(Source records)

-=-=-=-=-

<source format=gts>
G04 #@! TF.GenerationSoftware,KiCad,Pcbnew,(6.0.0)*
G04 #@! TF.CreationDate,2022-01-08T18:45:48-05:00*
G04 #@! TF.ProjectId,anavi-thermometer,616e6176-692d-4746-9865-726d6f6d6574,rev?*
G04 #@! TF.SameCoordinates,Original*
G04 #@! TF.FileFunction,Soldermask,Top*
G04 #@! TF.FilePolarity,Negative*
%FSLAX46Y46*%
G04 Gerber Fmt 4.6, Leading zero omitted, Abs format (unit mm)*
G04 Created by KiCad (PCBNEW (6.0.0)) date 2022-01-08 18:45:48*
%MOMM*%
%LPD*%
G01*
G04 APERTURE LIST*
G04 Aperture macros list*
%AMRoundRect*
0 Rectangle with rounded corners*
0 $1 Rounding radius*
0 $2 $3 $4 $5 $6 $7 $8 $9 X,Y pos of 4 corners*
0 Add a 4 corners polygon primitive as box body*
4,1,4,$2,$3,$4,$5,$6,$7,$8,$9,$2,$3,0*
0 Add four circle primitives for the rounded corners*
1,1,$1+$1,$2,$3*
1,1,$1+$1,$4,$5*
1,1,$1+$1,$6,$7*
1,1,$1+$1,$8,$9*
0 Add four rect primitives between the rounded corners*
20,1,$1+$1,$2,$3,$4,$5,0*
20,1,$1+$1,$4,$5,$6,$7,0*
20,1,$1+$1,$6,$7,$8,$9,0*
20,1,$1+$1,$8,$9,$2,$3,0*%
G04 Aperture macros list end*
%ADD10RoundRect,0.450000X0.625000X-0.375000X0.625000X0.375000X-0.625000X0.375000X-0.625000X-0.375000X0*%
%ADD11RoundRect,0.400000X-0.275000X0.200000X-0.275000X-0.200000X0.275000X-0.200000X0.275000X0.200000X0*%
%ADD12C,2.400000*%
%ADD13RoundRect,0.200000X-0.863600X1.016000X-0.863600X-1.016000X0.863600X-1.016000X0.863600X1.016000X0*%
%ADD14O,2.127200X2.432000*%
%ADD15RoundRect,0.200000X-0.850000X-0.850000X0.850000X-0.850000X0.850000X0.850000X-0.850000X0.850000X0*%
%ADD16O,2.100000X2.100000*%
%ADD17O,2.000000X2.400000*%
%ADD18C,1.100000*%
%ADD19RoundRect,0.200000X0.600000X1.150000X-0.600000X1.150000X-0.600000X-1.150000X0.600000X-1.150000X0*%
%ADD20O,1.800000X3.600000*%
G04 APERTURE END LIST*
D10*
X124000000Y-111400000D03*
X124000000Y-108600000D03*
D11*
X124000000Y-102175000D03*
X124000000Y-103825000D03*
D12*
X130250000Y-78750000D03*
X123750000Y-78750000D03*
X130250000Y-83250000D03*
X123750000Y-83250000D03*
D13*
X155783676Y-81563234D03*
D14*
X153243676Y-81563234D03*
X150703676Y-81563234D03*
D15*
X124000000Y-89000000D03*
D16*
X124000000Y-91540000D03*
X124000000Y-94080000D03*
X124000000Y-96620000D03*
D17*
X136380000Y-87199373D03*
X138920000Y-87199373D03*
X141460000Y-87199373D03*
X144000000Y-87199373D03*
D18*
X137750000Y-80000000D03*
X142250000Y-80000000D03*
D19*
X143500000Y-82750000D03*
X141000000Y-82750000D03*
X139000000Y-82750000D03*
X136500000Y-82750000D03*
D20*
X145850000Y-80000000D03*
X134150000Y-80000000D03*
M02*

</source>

-=-=-=-=-

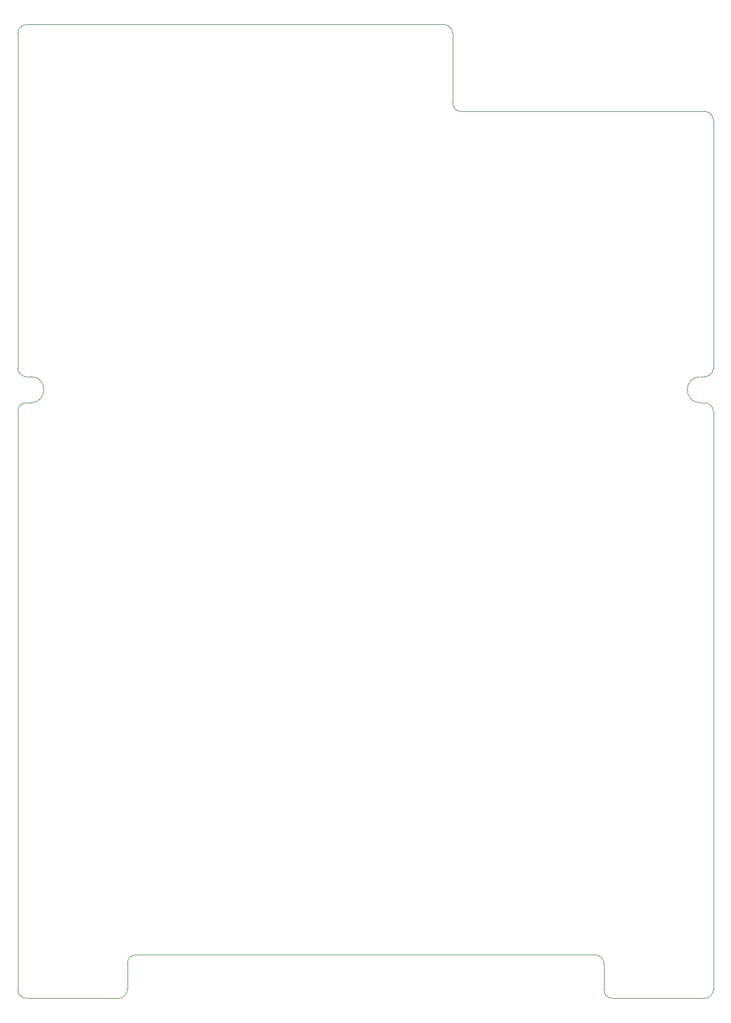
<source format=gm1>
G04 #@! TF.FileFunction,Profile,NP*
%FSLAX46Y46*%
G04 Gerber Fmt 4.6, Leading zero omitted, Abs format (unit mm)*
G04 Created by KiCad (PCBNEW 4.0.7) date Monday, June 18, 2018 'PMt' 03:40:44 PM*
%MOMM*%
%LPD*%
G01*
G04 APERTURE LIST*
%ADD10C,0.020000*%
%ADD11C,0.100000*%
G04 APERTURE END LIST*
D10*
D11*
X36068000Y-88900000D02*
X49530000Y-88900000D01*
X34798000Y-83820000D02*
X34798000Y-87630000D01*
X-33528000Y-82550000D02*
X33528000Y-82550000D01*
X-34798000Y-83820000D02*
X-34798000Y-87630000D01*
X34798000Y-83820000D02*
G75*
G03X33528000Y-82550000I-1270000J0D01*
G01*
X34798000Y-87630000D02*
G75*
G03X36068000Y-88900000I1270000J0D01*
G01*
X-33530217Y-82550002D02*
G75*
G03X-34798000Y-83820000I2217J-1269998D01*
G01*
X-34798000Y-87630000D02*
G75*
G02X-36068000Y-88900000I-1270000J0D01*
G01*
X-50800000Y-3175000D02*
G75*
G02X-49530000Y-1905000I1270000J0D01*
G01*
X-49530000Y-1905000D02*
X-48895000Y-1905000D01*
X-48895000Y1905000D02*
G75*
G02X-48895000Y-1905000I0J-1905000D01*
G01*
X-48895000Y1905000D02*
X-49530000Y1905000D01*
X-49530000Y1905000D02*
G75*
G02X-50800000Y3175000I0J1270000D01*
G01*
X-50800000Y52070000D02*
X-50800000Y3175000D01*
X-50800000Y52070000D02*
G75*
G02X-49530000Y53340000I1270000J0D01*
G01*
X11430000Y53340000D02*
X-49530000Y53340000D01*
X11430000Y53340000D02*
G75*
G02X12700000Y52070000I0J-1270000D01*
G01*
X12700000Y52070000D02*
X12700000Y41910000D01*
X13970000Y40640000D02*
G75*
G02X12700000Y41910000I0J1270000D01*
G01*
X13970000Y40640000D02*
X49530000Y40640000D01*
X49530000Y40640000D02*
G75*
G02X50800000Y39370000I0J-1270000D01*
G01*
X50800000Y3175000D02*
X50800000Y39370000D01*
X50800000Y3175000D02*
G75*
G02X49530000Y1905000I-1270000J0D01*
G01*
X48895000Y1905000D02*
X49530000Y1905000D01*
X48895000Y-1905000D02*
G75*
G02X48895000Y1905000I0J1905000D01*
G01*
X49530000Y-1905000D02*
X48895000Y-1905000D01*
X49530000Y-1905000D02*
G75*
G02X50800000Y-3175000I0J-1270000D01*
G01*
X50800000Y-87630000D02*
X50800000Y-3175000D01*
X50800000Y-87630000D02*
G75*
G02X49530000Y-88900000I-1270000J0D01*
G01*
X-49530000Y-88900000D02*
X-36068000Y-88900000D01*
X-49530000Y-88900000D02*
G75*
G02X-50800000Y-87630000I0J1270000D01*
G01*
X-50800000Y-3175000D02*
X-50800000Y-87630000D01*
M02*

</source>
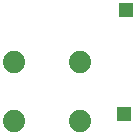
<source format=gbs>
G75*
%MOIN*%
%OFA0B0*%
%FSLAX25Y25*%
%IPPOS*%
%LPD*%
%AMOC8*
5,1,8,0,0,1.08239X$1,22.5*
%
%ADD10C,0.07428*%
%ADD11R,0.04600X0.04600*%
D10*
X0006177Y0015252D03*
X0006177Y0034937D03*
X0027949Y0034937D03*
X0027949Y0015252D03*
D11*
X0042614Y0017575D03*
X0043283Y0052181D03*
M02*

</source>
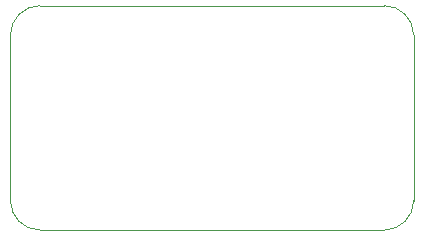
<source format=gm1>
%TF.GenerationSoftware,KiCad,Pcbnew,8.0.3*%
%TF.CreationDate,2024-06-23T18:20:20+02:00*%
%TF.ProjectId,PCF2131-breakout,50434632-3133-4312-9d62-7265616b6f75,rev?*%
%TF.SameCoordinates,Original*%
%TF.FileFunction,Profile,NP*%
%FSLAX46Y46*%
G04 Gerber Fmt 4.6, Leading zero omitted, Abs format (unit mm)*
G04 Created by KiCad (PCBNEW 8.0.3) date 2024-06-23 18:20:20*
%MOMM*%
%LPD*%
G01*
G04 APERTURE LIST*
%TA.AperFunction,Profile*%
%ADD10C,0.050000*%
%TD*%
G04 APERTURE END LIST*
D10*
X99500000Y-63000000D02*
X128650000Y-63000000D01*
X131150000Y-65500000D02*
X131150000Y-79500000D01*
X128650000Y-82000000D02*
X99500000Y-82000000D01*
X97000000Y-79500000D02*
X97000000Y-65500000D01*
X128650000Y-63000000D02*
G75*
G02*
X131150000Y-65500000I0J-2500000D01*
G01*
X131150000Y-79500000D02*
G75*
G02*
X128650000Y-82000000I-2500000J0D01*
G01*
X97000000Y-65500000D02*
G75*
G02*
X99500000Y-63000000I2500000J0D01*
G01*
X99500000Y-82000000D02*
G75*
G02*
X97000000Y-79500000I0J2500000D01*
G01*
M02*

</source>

-=-=-=-=-

THE PROBLEM – Could you work out how many lines of the data above contain the word "SameCoordinates"? Give only the number.

SOLUTION TO THE PROBLEM – 2